Wednesday, September 27, 2006

Key Largo (1948)

Terrific noir-inflected drama with Humphrey Bogart's ex-major and Edward G. Robinson's refugee mobster caught in a push-pull standoff when they and several others hole up in a hotel during a hurricane. Director John Huston uses this setting and tense situation to examine the meaning of cowardice, with Bogart as the smart-talking military man torn between self-preservation and what he knows is right and Edward G. as the snarling thug who uses his words like he uses his guns. (In this vein, the film's best moment is when Bogart, taunting a visibly nervous Robinson, tells him to intimidate the hurricane by shooting at it.) What impresses most, though, is that the cowardice stuff is all subtext -- it's possible to ignore all that and still have a good time grooving on the crackling action and the sharp dialogue.
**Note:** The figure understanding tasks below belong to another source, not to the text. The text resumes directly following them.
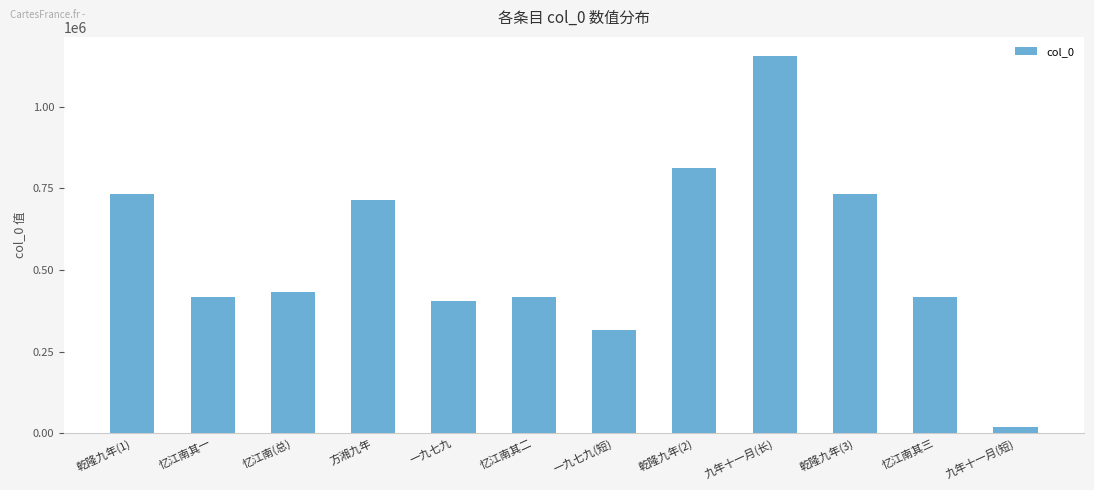

What is the smallest value displayed?

19341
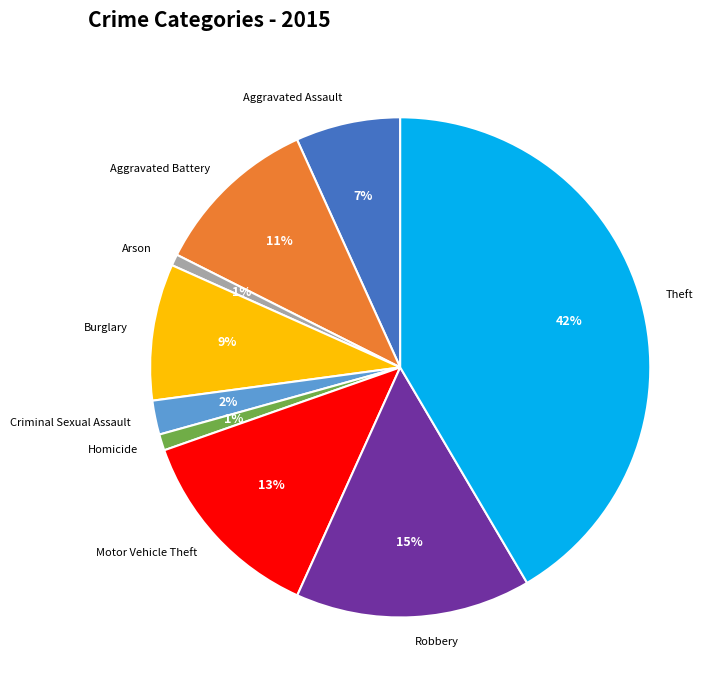

Which slice is the largest?

Theft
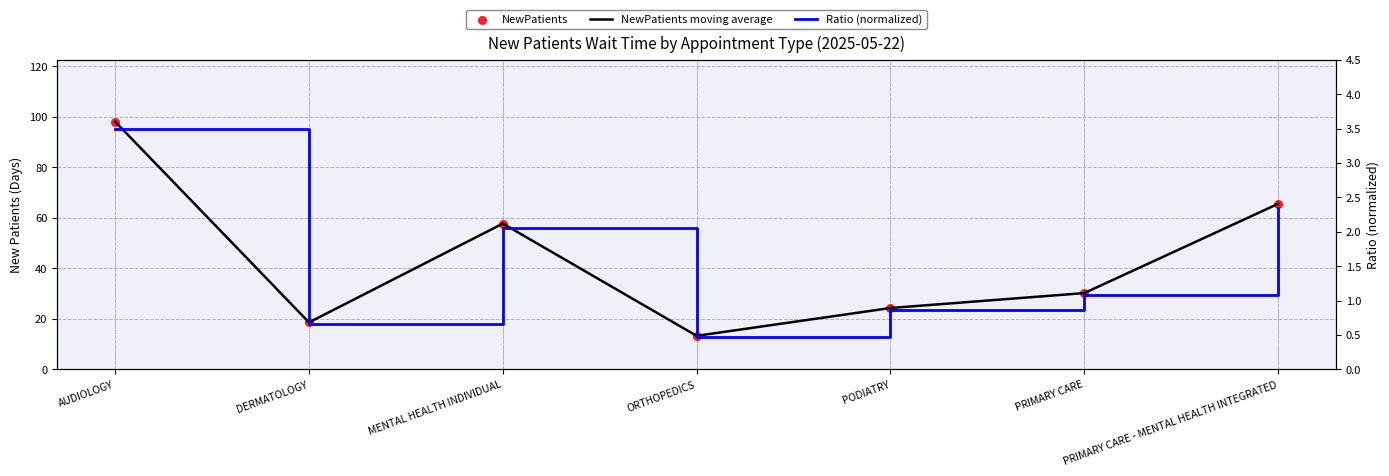

At which category is the sum across all series the highest?

AUDIOLOGY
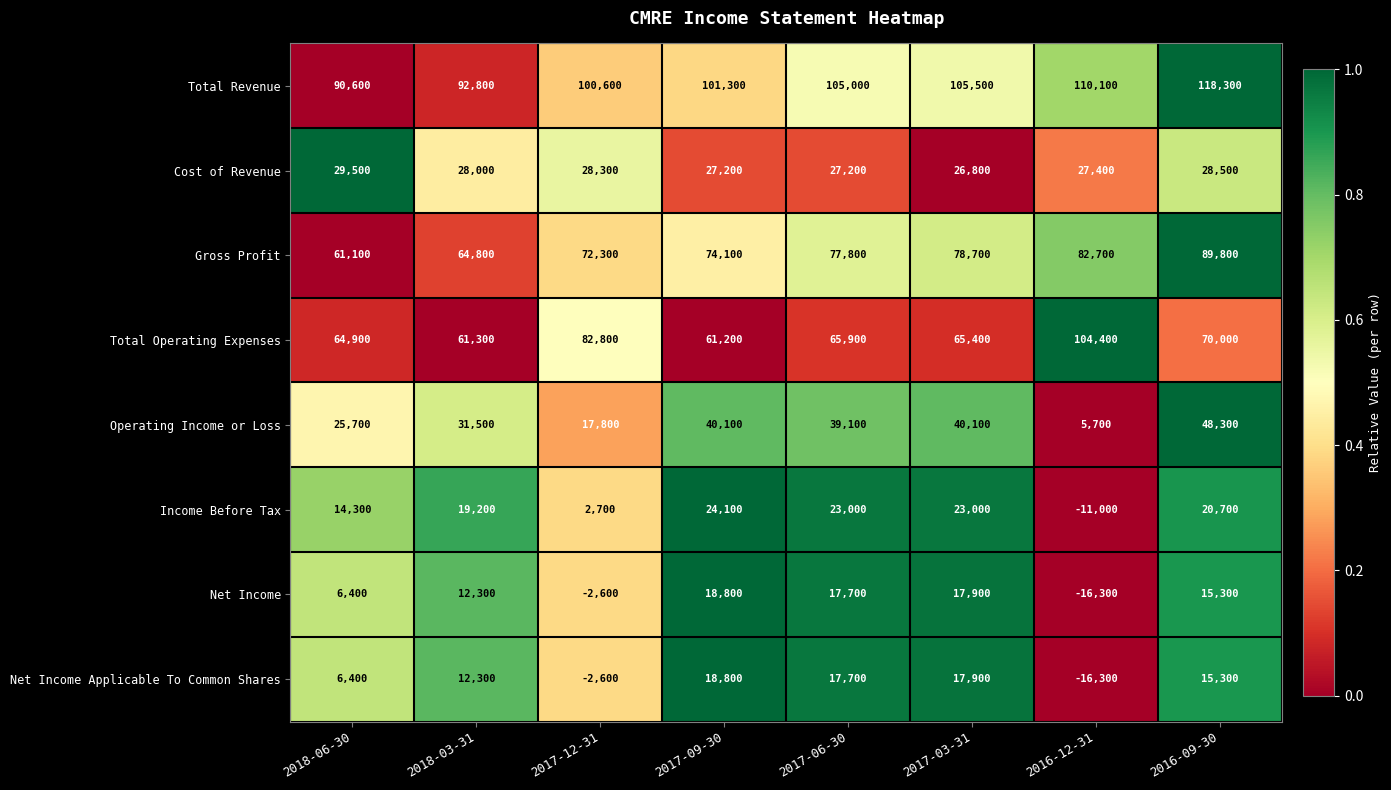

At which category is the sum across all series the highest?

2016-09-30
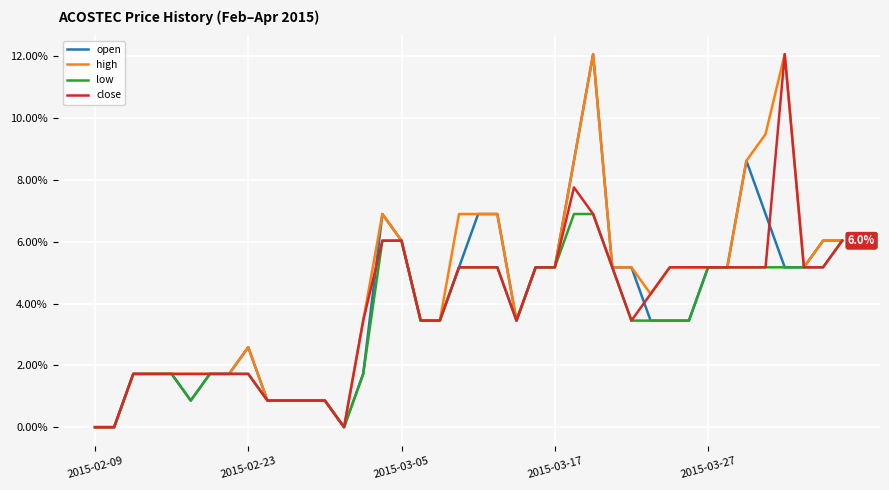

What is the maximum value for open?

12.1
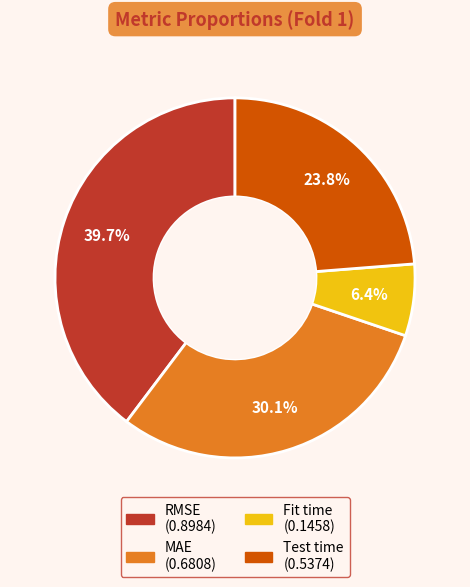

How many segments does this pie chart have?

4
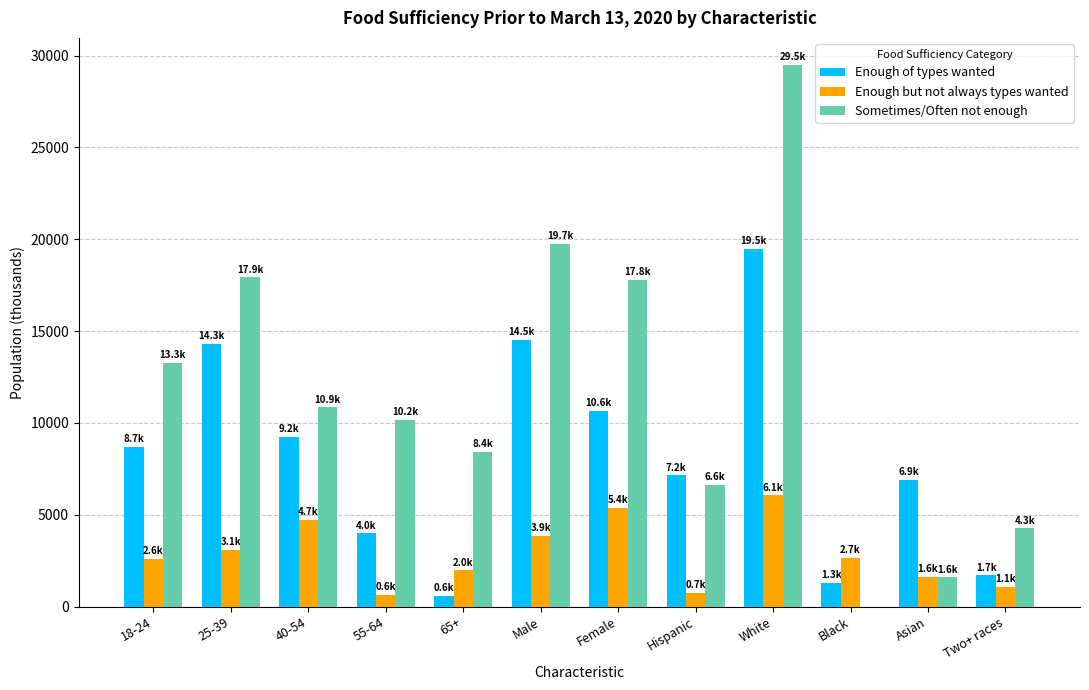

Count the number of data series in this chart.

3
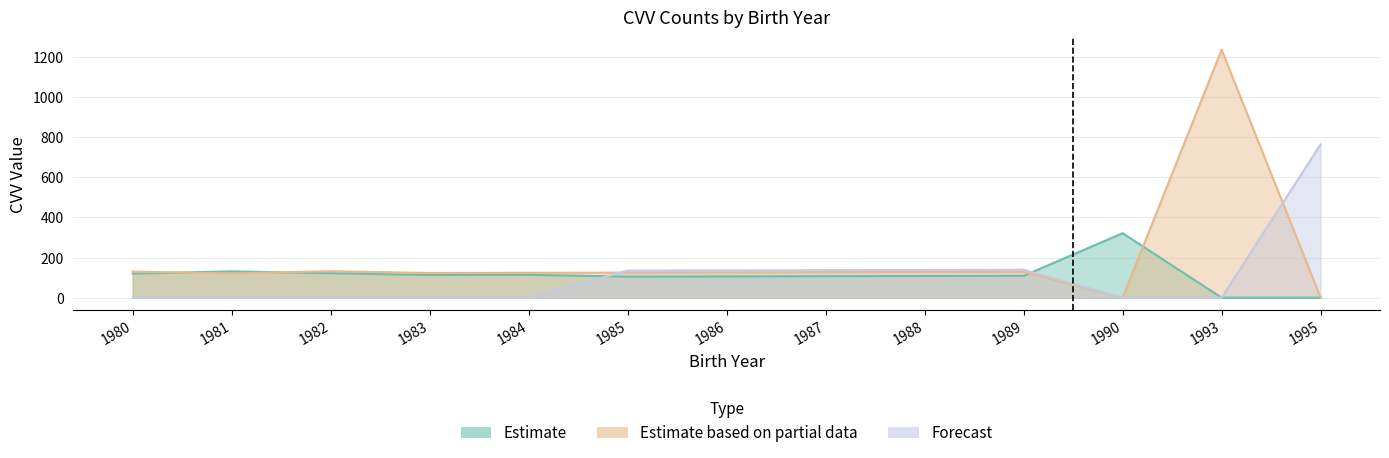

At which category is the sum across all series the highest?

1993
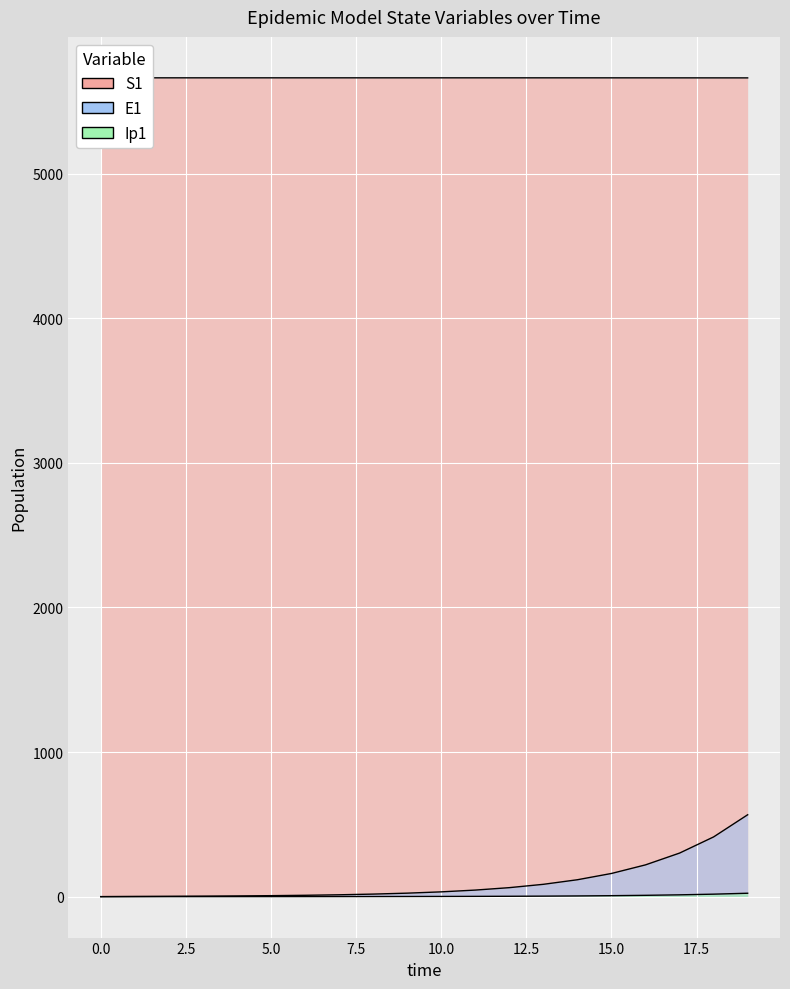

True or false: S1 has more than 1 interior local peaks.

False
It's man at his manliest! I do wonder, though, between this and Fat City what Huston's thing for blowsy, overplayed drunken harridans is. (Not to say Claire Trevor isn't fine in her role -- she is, and she has a number of interesting bits, most notably the scene where she literally tries to sing for her supper -- but I just wonder wherefore the attraction.) Also, it seems not only appropriate but inexorable that Huston would have Bogart's character drawn to the hotel in part by events that took place at the Battle of San Pietro, no?